**The task**. Extract every line below that contains the word "Sonhar".
***
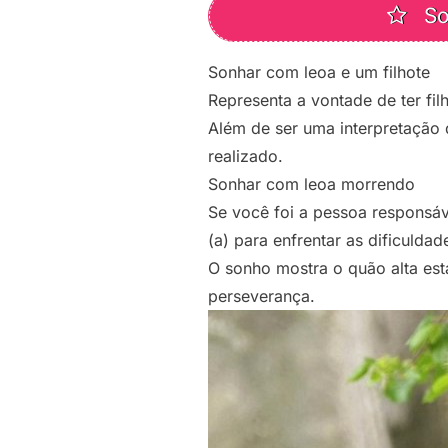
So
Sonhar com leoa e um filhote
Representa a vontade de ter filh
Além de ser uma interpretação d
realizado.
Sonhar com leoa morrendo
Se você foi a pessoa responsáv
(a) para enfrentar as dificulda
O sonho mostra o quão alta está
perseverança.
***
**Reply**.
Sonhar com leoa e um filhote
Sonhar com leoa morrendo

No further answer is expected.